Seems to highlight the difficulty in interpreting symptoms and the need for GWAS --- might even get an animal model from that! --- [Jonathan] "Most recent progress in medical research has been in terms of DNA - where the machines do not make many mistakes."

 

[Hutan]

One more thing:

Recent work indicates an immunological basis for fibromyalgia symptoms as passive IgG transfer from patients to mice can confer mechanical pain behavior (48), although we were unable to reproduce these findings (SI Appendix, Fig. S5). This may be due to differences in pain severity (measured through pain VAS) of the patient cohorts that blood samples were derived from and reflects the potential heterogeneity of disease pathogenesis among patients with fibromyalgia.

This study failed to replicate a 2021 study on the transfer of pain behaviour to mice via IgG from people with fibromyalgia. That study made quite a splash at the time.
Forum thread on that study here:
Passive transfer of fibromyalgia symptoms from patients to mice, 2021, Goebel et al

 

[Mij]

A pain expert questioning one of the authors of this paper saying it 'doesn't make sense":

 

[Creekside]

I have little trust in mouse models for pain when no one can clearly define or measure pain. If the mouse doesn't react the way your theory predicts, just change how you interpret observed effects until the results look good.

 

[shak8]

As the saying in the lab goes, "mice lie and monkeys exaggerate." Though I am grateful for any serious attention paid to my illness.

I have no background in the hypothesis and methodology of employing mice in this research topic or any other.

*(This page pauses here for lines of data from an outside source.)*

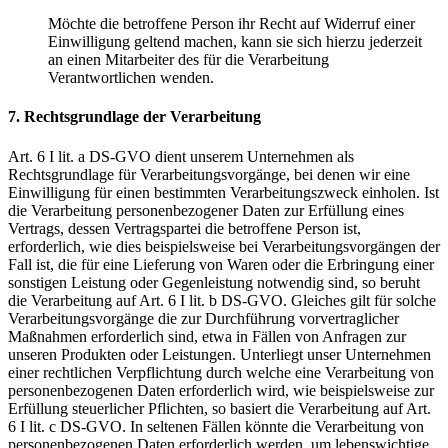
Möchte die betroffene Person ihr Recht auf Widerruf einer
Einwilligung geltend machen, kann sie sich hierzu jederzeit
an einen Mitarbeiter des für die Verarbeitung
Verantwortlichen wenden.
7. Rechtsgrundlage der Verarbeitung
Art. 6 I lit. a DS-GVO dient unserem Unternehmen als
Rechtsgrundlage für Verarbeitungsvorgänge, bei denen wir eine
Einwilligung für einen bestimmten Verarbeitungszweck einholen. Ist
die Verarbeitung personenbezogener Daten zur Erfüllung eines
Vertrags, dessen Vertragspartei die betroffene Person ist,
erforderlich, wie dies beispielsweise bei Verarbeitungsvorgängen der
Fall ist, die für eine Lieferung von Waren oder die Erbringung einer
sonstigen Leistung oder Gegenleistung notwendig sind, so beruht
die Verarbeitung auf Art. 6 I lit. b DS-GVO. Gleiches gilt für solche
Verarbeitungsvorgänge die zur Durchführung vorvertraglicher
Maßnahmen erforderlich sind, etwa in Fällen von Anfragen zur
unseren Produkten oder Leistungen. Unterliegt unser Unternehmen
einer rechtlichen Verpflichtung durch welche eine Verarbeitung von
personenbezogenen Daten erforderlich wird, wie beispielsweise zur
Erfüllung steuerlicher Pflichten, so basiert die Verarbeitung auf Art.
6 I lit. c DS-GVO. In seltenen Fällen könnte die Verarbeitung von
personenbezogenen Daten erforderlich werden, um lebenswichtige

I am merely a human subject with FM who took NSAIDS for three months at the onset of tiny localized patches of pain, just prior to being diagnosed by a rheumy for "probable fibromyalgia."

The NSAIDs for three months did not prevent the ensuing onslaught of severe symptoms of pain, confusion, fatigue and sensitivity to light.

And NSAIDs are ineffective for pain in FM (unless one has co-occuring arthritis). They are not a recommended treatment.